# [INSTRUCTIONS]
**a)** Duplicate the passage on religion and income word for word from "Given that income" to "the $30–45k income range.".
**b)** In the passage on religion and income, which income range held the median group for Historically Black Protestants?
··· SUPPLIED PASSAGE
Given that income is not regularly distributed, the median should be examined rather than the average. For every religion group, I was also able to determine the median income group. In order to accomplish this, I had to first get the median frequency value for each group before calculating the cumulative total of the frequencies for each income bracket. When the median value exceeded the cumulative sum, it indicated that the median value would belong to that particular income category. With the exception of Agnostic, Hindu, and Jewish people, who fell into the $40–50k income range for their median group, and Historically Black Protestants, who fell into the $20–30k income range for their median group, the majority of the religious group fell into the $30–45k income range.
······
··· INFORMATION PROVIDED
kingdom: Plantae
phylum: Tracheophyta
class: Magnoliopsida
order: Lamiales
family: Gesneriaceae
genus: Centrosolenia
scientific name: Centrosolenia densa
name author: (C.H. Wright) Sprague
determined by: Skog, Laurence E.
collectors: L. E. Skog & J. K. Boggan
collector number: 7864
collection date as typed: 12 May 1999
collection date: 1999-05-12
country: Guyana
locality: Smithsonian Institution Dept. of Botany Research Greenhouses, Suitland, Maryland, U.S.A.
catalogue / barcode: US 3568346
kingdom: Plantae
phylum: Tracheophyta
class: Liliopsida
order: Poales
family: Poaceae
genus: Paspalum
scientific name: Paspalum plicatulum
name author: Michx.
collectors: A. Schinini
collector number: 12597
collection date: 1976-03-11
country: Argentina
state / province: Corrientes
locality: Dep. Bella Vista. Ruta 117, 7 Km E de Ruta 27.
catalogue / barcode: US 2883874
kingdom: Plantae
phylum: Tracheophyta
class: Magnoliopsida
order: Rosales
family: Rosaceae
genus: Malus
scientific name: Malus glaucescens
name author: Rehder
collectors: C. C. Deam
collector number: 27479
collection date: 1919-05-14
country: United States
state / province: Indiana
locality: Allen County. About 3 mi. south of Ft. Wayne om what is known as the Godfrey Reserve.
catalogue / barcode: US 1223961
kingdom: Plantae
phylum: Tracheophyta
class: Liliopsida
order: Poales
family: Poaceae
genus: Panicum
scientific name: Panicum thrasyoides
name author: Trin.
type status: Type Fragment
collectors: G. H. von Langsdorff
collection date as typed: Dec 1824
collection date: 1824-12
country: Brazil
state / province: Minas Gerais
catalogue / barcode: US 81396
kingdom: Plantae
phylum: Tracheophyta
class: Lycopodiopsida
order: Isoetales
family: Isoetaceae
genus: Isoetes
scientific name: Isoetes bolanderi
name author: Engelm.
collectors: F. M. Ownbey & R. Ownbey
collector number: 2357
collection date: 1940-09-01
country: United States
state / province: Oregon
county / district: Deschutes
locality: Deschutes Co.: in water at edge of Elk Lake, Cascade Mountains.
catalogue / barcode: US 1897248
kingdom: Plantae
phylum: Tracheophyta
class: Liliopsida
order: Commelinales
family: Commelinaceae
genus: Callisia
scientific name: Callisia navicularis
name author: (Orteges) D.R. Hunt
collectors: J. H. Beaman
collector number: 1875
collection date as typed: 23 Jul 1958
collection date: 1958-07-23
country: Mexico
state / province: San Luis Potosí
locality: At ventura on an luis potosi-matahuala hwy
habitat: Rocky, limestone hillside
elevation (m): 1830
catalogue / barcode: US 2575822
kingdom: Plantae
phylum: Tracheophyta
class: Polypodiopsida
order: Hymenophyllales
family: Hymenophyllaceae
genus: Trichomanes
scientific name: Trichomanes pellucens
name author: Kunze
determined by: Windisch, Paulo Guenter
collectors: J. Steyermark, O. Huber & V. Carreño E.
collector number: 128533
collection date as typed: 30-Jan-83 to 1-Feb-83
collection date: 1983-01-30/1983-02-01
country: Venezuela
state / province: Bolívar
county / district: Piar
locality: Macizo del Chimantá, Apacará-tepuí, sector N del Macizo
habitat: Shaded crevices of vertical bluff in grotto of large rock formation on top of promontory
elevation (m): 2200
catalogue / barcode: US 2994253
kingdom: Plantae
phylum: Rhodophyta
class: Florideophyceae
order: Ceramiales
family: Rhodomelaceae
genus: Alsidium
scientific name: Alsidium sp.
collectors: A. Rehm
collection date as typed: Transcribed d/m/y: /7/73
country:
······
# [RESULTS]
**a)**
Given that income is not regularly distributed, the median should be examined rather than the average. For every religion group, I was also able to determine the median income group. In order to accomplish this, I had to first get the median frequency value for each group before calculating the cumulative total of the frequencies for each income bracket. When the median value exceeded the cumulative sum, it indicated that the median value would belong to that particular income category. With the exception of Agnostic, Hindu, and Jewish people, who fell into the $40–50k income range for their median group, and Historically Black Protestants, who fell into the $20–30k income range for their median group, the majority of the religious group fell into the $30–45k income range.

**b)** The $20–30k income range.